Description
EUHFORIA is a space weather forecasting tool used to predict the geo-effectiveness of coronal mass ejection (CME) impacts. In this 3D MHD simulation, magnetic structures evolve in the heliosphere after being injected into the domain at 0.1 AU. The accuracy of EUHFORIA's predictions strongly depends on the coronal model used to initiate the solar wind and the properties of the CME model inserted to model real events. However, by inserting the CME at 0.1 AU, EUHFORIA does not account for the interaction of the CME with the solar wind near the corona.
These interactions, crucial for accurately assessing the magnetic and thermodynamic properties of the CME, can be studied using another simulation—a global MHD coronal model named COCONUT. COCONUT can track the evolution of flux rope models from the solar surface to 0.1 AU within a realistic description of the solar wind derived from observed magnetograms.

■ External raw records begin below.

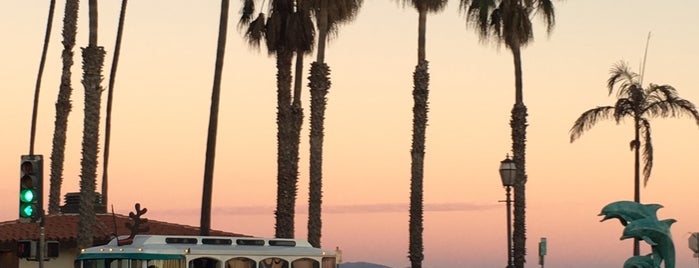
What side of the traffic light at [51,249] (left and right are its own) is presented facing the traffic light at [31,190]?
right

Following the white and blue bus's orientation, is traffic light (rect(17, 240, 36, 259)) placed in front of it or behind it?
in front

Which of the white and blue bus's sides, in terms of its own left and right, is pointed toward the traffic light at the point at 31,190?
front

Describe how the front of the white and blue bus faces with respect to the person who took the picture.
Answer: facing the viewer and to the left of the viewer

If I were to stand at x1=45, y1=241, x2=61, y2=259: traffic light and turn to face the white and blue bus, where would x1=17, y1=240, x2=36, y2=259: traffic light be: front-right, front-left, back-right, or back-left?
back-left

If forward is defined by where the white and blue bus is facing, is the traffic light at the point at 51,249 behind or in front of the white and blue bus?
in front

I will present how COCONUT can be coupled with EUHFORIA to dynamically track the propagation of a CME from the Sun to Earth. For this purpose, the outer boundary of COCONUT serves as the inner boundary for EUHFORIA. We tested the coupling through a series of joint runs. In all runs, the magnetic structure of the CME model used in COCONUT (either the Titov-Démoulin flux rope model or the RBSL model) successfully transfers from the coronal to the heliospheric model. The same applies to plasma properties. For example, the sheath that formed in COCONUT ahead of the CME continues to develop in EUHFORIA.